When asked in September how he would unite the country, Pence brought up the protests over the shooting of black men by police. “Donald Trump and I believe there’s been far too much of this talk of institutional bias or racism within law enforcement. That police officers are human beings. In difficult and life threatening situations, mistakes are made and people have to be held to strict account,” Pence said. He added, “We ought to set aside this talk about institutional racism and institutional bias.”

Pence addressed the issue again at the vice-presidential debate, saying, “Enough of this seeking every opportunity to demean law enforcement broadly by making the accusation that implicit bias every time tragedy occurs.”

Ignore Climate Change

Pence has been a passionate climate-change denier over the years, and on his watch, Indiana joined a lawsuit against the Obama administration over the Clean Power Plan. Pence said that even if the rule was upheld, Indiana may refuse to comply with federal restrictions on greenhouse-gas emissions.

The governor holds a number of other positions that are out of step with modern science, as Fortune notes. He once claimed in an op-ed that “smoking doesn’t kill,” he said embryonic-stem-cell research is “obsolete,” which is not true, and it’s unclear if he believes in evolution.

Work With Paul Ryan

Trump has clashed many times with Ryan on the campaign trail, and his war against the Speaker has deep roots in the alt-right.
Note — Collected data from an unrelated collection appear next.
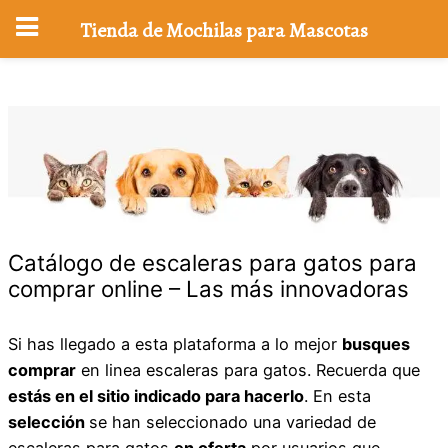
Tienda de Mochilas para Mascotas
Saltar
al
contenido
Catálogo de escaleras para gatos para
comprar online – Las más innovadoras
Si has llegado a esta plataforma a lo mejor
busques
comprar
en linea escaleras para gatos. Recuerda que
estás en el sitio indicado para hacerlo
. En esta
selección
se han seleccionado una variedad de
escaleras para gatos
en oferta
por usuarios que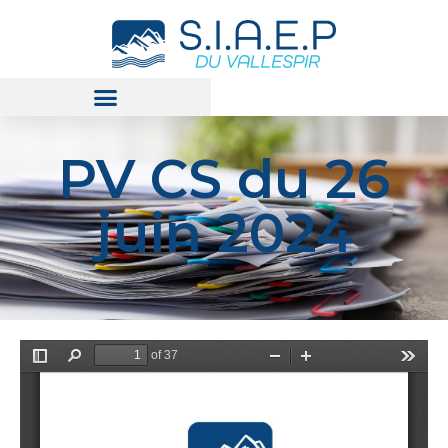
PV CS du 26
juin 2024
Pence, on the other hand, would almost certainly work with the House leadership of his own party.

As National Review notes, Pence and Ryan have a cozy relationship — though it’s been tested by the campaign:

He and Pence served together in the House and remain so close that Pence asked the speaker to introduce him at the Republican convention. When Trump initially declined to endorse Ryan in his August primary, Pence made a rare public break with his running mate, telling Fox News, “I believe we need Paul Ryan in leadership in the Congress of the United States.” But the prolonged feud between Trump and Ryan has tested Pence’s loyalties. He was vexed by Ryan’s decision to stop advocating for Trump after the Access Hollywood tape, while Trump himself denounced Ryan as “our very weak and ineffective leader” and suggested he should lose the speakership.

Pence declined to say whether he thinks Ryan should be elected Speaker three times in an interview with National Review, but later he said Ryan has his support. “We are so grateful for Paul Ryan’s support for this ticket,” Pence told CNN. “Paul Ryan is a personal friend. My respect for Paul Ryan is boundless and I support his re-election to Congress, and I support his re-election as speaker of the House.”

Finally, there’s one very important way that a Pence administration would differ from a Trump administration. While President Pence would be far more harsh on certain issues, he probably wouldn’t undermine the foundations of American democracy.